I think if you start remote and you measure performance of your employees, you can ensure that you get most group B employees and you can stay remote. The issue is if you started in the office, you have a mix of group B and group A, and RTO will improve the average employee performance, so it makes sense.



> I think that many people struggle at home (group A) while others don't (group B).

As someone who has worked remote long before COVID, there's another layer to this issue: Many of the people who think they are in Group B (work well from home) are actually in Group A (struggle at home) but they are resistant to recognizing it.

Prior to the pandemic, remote companies all understood that not everyone who wants to work form home can actually be productive at home. For some reason the pandemic WFH push made everyone forget that, and we started assuming that anyone who wants to work from home is good at working from home. Predictably, a lot of companies saw a huge increase in issues, panicked, and force every to RTO.

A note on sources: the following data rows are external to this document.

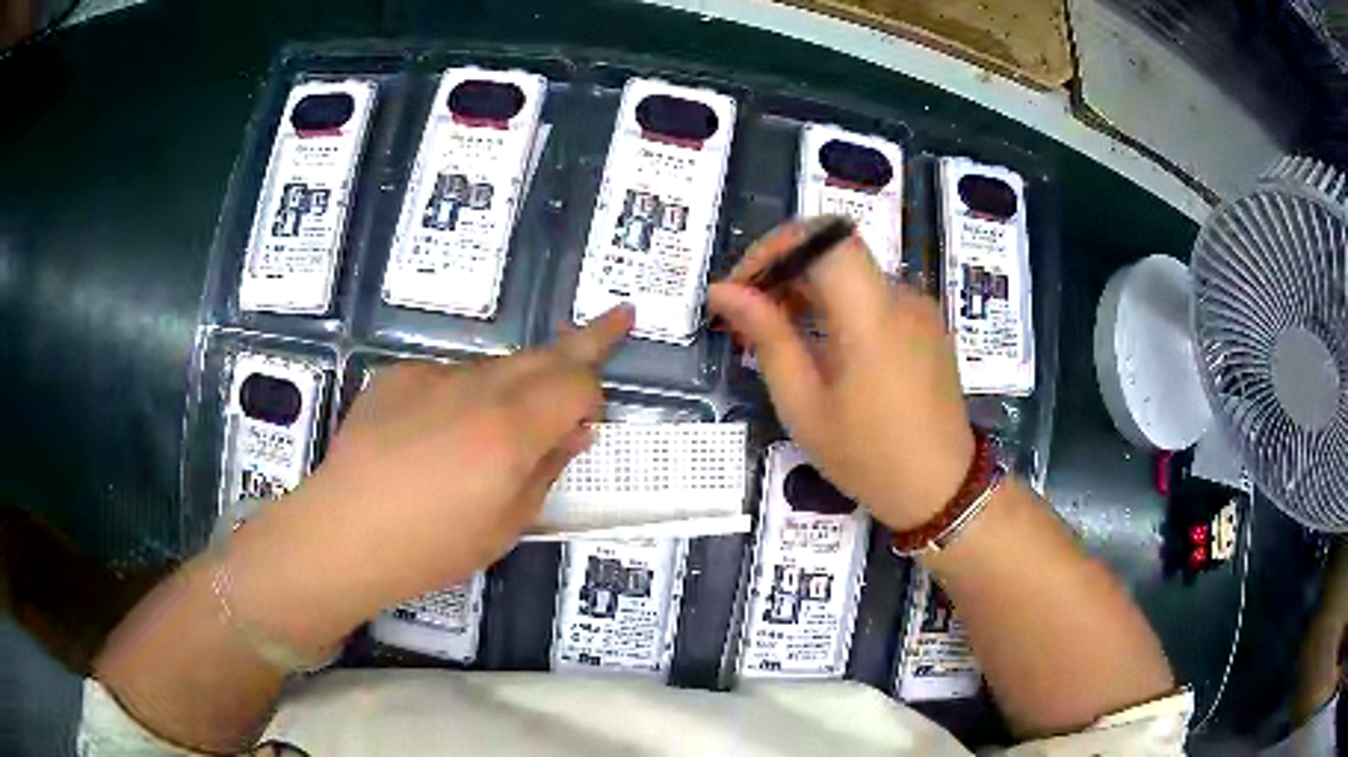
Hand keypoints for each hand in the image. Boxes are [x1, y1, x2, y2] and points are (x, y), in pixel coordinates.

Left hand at [226, 306, 633, 644]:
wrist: (342, 534)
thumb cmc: (431, 547)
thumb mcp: (506, 524)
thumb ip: (546, 468)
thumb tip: (573, 430)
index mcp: (511, 429)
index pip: (577, 381)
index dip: (595, 391)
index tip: (594, 414)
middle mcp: (477, 387)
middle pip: (544, 354)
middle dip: (584, 341)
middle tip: (616, 320)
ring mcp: (432, 375)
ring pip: (494, 367)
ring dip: (513, 385)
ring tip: (492, 431)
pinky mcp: (396, 376)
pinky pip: (446, 377)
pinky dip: (459, 397)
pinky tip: (433, 436)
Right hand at [709, 219, 972, 530]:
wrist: (941, 489)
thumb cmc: (867, 456)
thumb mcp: (804, 404)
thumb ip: (766, 337)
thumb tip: (724, 291)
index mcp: (871, 313)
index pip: (821, 237)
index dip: (774, 249)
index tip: (742, 288)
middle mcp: (900, 295)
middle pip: (834, 251)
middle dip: (783, 271)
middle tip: (749, 318)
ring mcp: (919, 308)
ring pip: (852, 272)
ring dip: (808, 289)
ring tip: (779, 337)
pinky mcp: (926, 324)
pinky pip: (874, 294)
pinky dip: (838, 304)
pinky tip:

It's a challenging issue because the problems aren't immediately obvious. We had some very productive programmers who just couldn't WFH because they were hostile in text chat but very cordial in person. Others would spend entire works grinding away at problems in isolation that could have been solved with 1 hour of communication because they think WFH == freedom to isolate from others.

Many of these things can be trained out with good management and mentoring, but only when it's introduced gradually. The pandemic WFH push opened the floodgates to everyone, with predictable results.

I hope we go back to wide acceptance of WFH, however with the understanding that it's not for everyone. Some people can't handle it even though they like it.


Having gone remote in 2020, I’ve noticed similar to things to what you mention. Or, it’s almost like there’s a set of soft skills that develop when working from home. Writing styles change, and people speak/listen in a different cadence during videoconference.

Once you learn it, you can become very productive and endearing, but it takes time. It’s not for everyone like you mention.


This seems like a lot of conjecture without any numbers or facts to back it up. You assume that making Group B return to office won't affect their productivity, while making Group A work from home will. However, I know for me personally I'm far more productive when I work from home. I know I'm not the only one where this is the case. Forcing me into the office would drop my productivity considerably.


> Working from home is (1) better for the environment

Note that this is not necessarily true. US cities were for a while "NIMBYism vs mandatory commutes". To the extent that one is solved but not the other, we get more car-centric spraw. People commuting less can be offset with them doing more pleasure driving.

(Obvious this depends on the metro area, more remote work in Phoenix Arizona is definitely net good, in NYC not so much.)

Once we solve the NIMBY problem, I'll be a lot more comfortable with the society-wide implications of remote work, but for now it is reducing the impetus to solve a problem that needs to be solved anyways.


There's also a group C that struggles in most office environments, but excels at home.


If one wants to work from home, they will, just not at your company, unless they lack the ability to get a new job.